The protein gene, FABP7, affects not only how soundly humans sleep but mice and flies, too. Scientists found that humans with a mutated form of the gene were more likely to wake up during the night and sleep for shorter periods of time. Mice bred to not have the gene and flies that were genetically engineered to host a mutant form of FABP7 also slept less well than control subjects with the regular form of FABP7.
It’s the first time an astrocyte gene has been found to play a role in the regulation of sleep among such distinctly different species, suggesting FABP7 likely applies to most — if not all — animals.
“The cool thing about this is that sleep is such a ubiquitous behavior — you see it in all these species throughout the animal kingdom — but it turns out we still don’t know what sleep is doing,” co-author and research assistant professor Jason Gerstner tells Inverse. “To understand what its function is, an important first step for us as scientists is to look at the genes like FABP7, and identify mutations across different species so we can get a better understanding of sleep’s potential function.”
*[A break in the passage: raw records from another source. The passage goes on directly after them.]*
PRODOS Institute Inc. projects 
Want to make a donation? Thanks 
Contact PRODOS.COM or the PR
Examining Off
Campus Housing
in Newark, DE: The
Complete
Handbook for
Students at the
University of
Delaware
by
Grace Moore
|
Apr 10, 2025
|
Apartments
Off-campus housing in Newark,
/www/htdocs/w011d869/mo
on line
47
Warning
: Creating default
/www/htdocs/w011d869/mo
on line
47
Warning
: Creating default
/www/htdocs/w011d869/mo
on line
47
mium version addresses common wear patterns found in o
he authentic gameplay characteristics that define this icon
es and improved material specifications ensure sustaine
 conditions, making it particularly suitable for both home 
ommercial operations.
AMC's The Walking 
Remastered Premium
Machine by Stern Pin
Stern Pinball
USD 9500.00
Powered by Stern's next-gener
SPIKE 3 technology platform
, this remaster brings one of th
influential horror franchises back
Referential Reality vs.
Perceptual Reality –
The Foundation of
When Gerstner was a graduate student at the University of Wisconsin, Madison, he was part of a team that found that FABP7, located in star-shaped cells called astrocytes, oscillated over time throughout the entire brain. Genes like this that cycle in the brain based on time of day are also responsible for the regeneration of circadian rhythms. And while scientists have known that astrocytes help the brain do things like deliver nutrients and kickstart injury repair, they didn’t know whether or not the protein genes in astrocytes would affect sleep cycles.
However, now that Gerstner and his team have carefully analyzed and monitored humans with naturally mutated forms of FABP7 as well as mice and flies engineered to carry the mutated protein gene, they are confident of its ties to having a good night’s sleep. Gerstner’s next step is to see whether or not this finding can be applied to a better understanding the relationship between sleep disturbance and neurodegenerative conditions like Alzheimer’s disease. Gerstner says that there appears to be a reciprocal relationship between disruptive sleep and Alzheimer’s disease pathology; understanding how a particular protein like FABP7 can help give scientists more clues to how longer periods of sleep can help delay disease progression.
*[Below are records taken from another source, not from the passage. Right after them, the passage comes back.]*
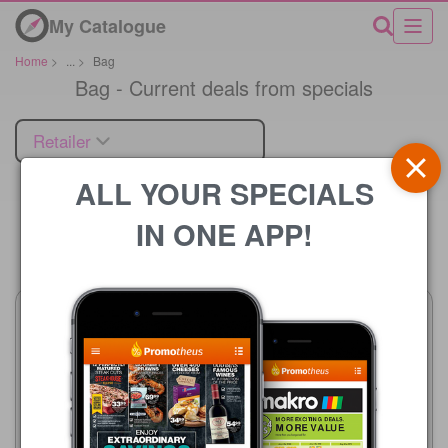
My Catalogue
Home
>
...
>
Bag
Bag - Current deals from specials
Retailer
ALL YOUR SPECIALS
IN ONE APP!
Price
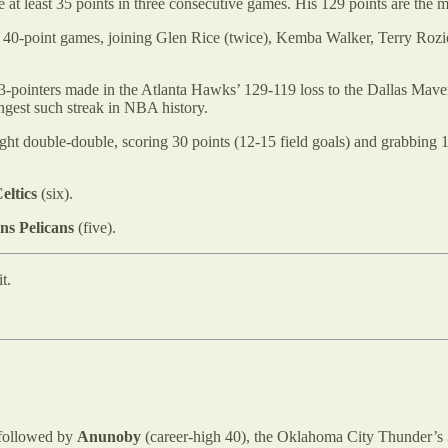
e at least 35 points in three consecutive games. His 129 points are the 
ve 40-point games, joining Glen Rice (twice), Kemba Walker, Terry Rozier
-pointers made in the Atlanta Hawks’ 129-119 loss to the Dallas Maveri
ngest such streak in NBA history.
ight double-double, scoring 30 points (12-15 field goals) and grabbi
eltics
(six).
ns Pelicans
(five).
t.
 followed by
Anunoby
(career-high 40), the Oklahoma City Thunder’s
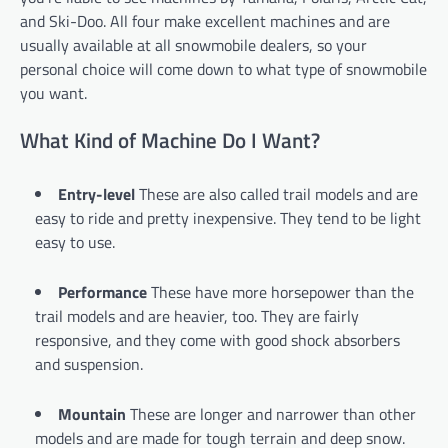
and Ski-Doo. All four make excellent machines and are
usually available at all snowmobile dealers, so your
personal choice will come down to what type of snowmobile
you want.
What Kind of Machine Do I Want?
Entry-level
These are also called trail models and are
easy to ride and pretty inexpensive. They tend to be light
easy to use.
Performance
These have more horsepower than the
trail models and are heavier, too. They are fairly
responsive, and they come with good shock absorbers
and suspension.
Mountain
These are longer and narrower than other
models and are made for tough terrain and deep snow.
“Not only does it appear that some of the disease associated agents responsible for Alzheimer’s disease seem to disrupt sleep, but in turn it also seems that disrupted sleep seems to exacerbate these disease-causing agents,” Gerstner tells Inverse. “A better understanding of how normal sleep is regulated is important for understanding how to treat something as complex as Alzheimer’s disease.”
Abstract: Sleep is found widely in the animal kingdom. Despite this, few conserved molecular pathways that govern sleep across phyla have been described. The mammalian brain-type fatty acid binding protein (Fabp7) is expressed in astrocytes, and its mRNA oscillates in tandem with the sleep-wake cycle. However, the role of FABP7 in regulating sleep remains poorly understood. We found that the missense mutation FABP7.T61M is associated with fragmented sleep in humans. This phenotype was recapitulated in mice and fruitflies bearing similar mutations: Fabp7-deficient mice and transgenic flies that express the FABP7.T61M missense mutation in astrocytes also show fragmented sleep. These results provide novel evidence for a distinct molecular pathway linking lipid-signaling cascades within astrocytes in sleep regulation among phylogenetically disparate species.